**Job item**
Among the lines below, which ones contain the word "kupní"? Copy every such line.

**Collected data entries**
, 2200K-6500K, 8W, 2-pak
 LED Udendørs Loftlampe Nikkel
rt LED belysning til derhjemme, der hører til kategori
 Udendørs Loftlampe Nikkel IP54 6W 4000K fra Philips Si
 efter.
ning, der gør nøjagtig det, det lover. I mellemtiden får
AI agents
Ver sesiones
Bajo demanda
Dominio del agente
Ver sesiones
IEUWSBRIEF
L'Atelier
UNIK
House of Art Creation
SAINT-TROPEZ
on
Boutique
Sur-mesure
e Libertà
==
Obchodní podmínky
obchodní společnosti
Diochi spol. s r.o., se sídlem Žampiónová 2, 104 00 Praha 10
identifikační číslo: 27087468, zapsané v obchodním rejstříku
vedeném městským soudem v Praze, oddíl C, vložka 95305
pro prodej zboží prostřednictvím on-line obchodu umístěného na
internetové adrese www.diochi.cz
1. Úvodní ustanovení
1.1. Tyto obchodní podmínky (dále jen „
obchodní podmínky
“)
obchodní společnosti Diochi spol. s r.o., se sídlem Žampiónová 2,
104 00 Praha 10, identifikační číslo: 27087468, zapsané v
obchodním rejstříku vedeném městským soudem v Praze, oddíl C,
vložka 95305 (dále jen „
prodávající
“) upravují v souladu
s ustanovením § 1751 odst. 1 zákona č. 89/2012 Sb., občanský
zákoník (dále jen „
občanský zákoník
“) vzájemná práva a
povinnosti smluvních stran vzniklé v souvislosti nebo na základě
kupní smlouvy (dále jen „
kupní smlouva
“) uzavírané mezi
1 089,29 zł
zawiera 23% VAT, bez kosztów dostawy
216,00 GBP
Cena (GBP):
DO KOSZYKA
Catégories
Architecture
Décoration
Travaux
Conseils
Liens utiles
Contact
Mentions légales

**Exercise response**
kupní smlouvy (dále jen „
kupní smlouva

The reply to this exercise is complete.